Biography
This page uses content from the Francisco Rabal biography page on the English version of Wikipedia and is licensed under the GNU Free Documentation License. This list of authors can be seen in the page history. Rotten Tomatoes disclaims any and all warranties as to the accuracy or reliability of the content.
Francisco Rabal (March 8 1926 - August 29 2001), perhaps better known as Paco Rabal, was a Spanish actor born in Águilas, a small town in the province of Murcia, Spain.
In 1936, the Spanish Civil War broke out. Rabal and his family left Murcia and moved to Madrid. Young Francisco had to work as a street salesboy and in a chocolate factory. When he was 13 years old, he left school to work as an electrician at Estudios Chamartín.
Rabal got some sporadic jobs as an extra. Dámaso Alonso and other people advised him to try his luck with a career in theater.
During the following years, he got some roles in theater companies such as Lope de Vega or María Guerrero.
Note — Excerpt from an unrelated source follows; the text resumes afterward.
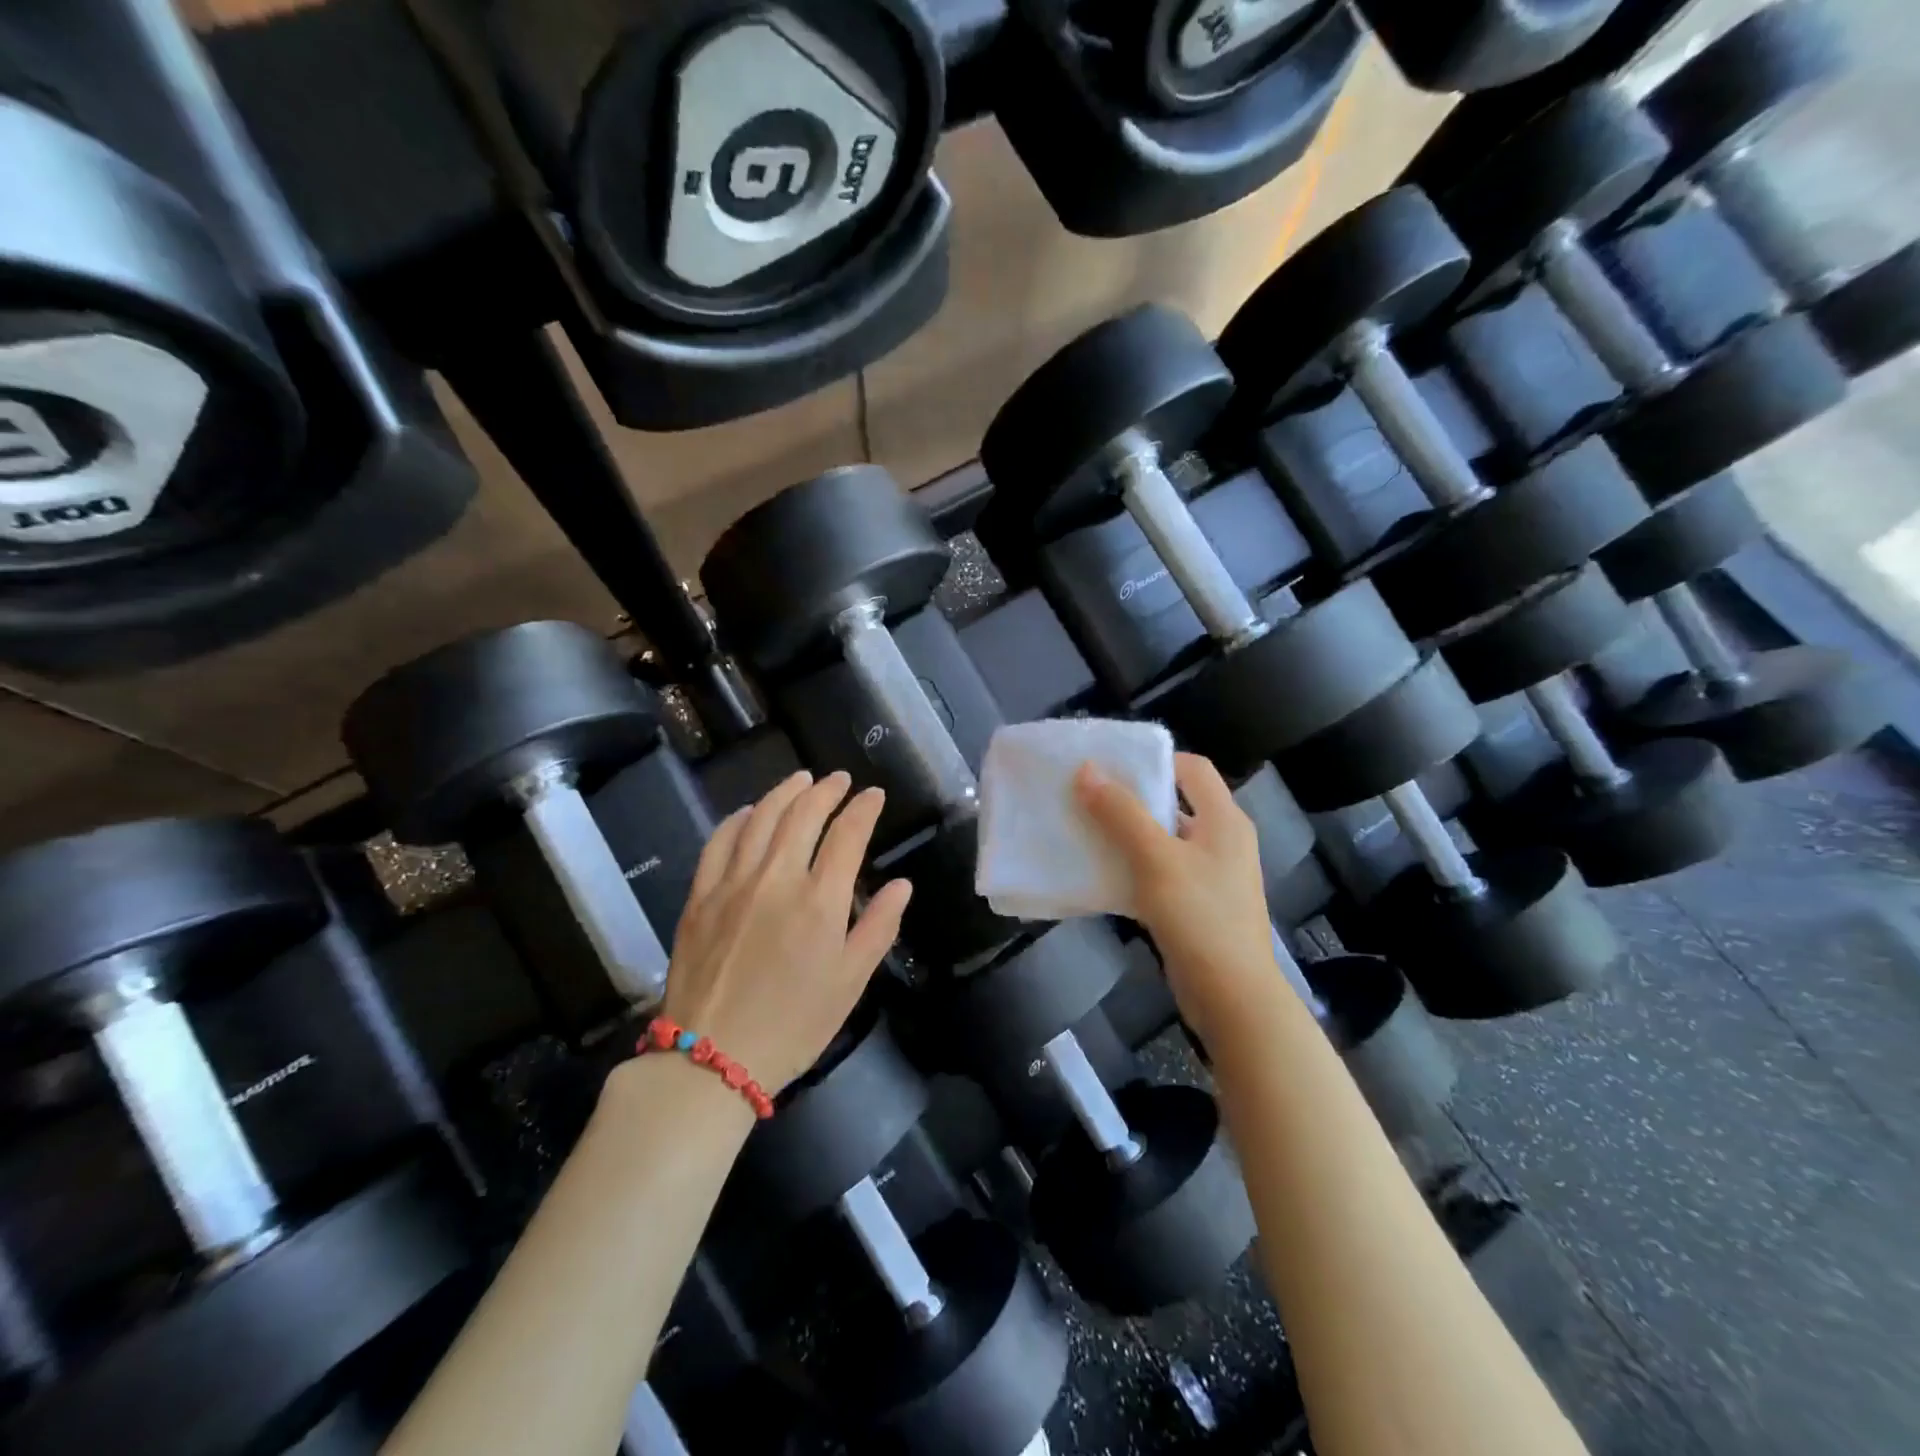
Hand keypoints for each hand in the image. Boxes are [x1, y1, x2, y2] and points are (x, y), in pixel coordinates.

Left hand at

It was there that he met Asunción Balaguer; they married and remained together for life. Their daughter, Teresa Rabal, is also an actor.
In 1947, Rabal got some regular jobs in theater. He used his full name, Francisco Rabal, as stage name. However, the people who knew him always called him Paco Rabal. (Paco is the familiar form for Francisco.) "Paco Rabal" became his unofficial stage name.
During the late 1940s, Rabal began acting in movies as an extra, but it was not until 1950 that he got some speaking roles in cinema. He only needed a few years to fully consolidate his career in this new medium, mainly thanks to Luis Buñuel and to his ease in roles as a beau or as a rogue.
William Friedkin thought of Rabal for the French villain of his 1971 movie The French Connection. However, he could not remember the name of "that Spanish actor". Mistakenly, his staff hired another Spanish actor, Fernando Rey. Friedkin discovered that Rabal did not speak English or French, so he decided to keep Rey.
It is widely considered that Rabal's best performances came after Francisco Franco's death on 1975. In the 1980s, Rabal starred in Los Santos Inocentes, in El Disputado Voto del Señor Cayo and also in the TV series Juncal. In the 1990s he played the character of Francisco Goya in Goya en Burdeos.
Francisco Rabal is the only Spanish actor to have received a honoris causa doctoral degree from the University of Murcia.
Rabal died in 2001 from compensatory dilating emphysema, while on a airplane travelling to Bordeaux.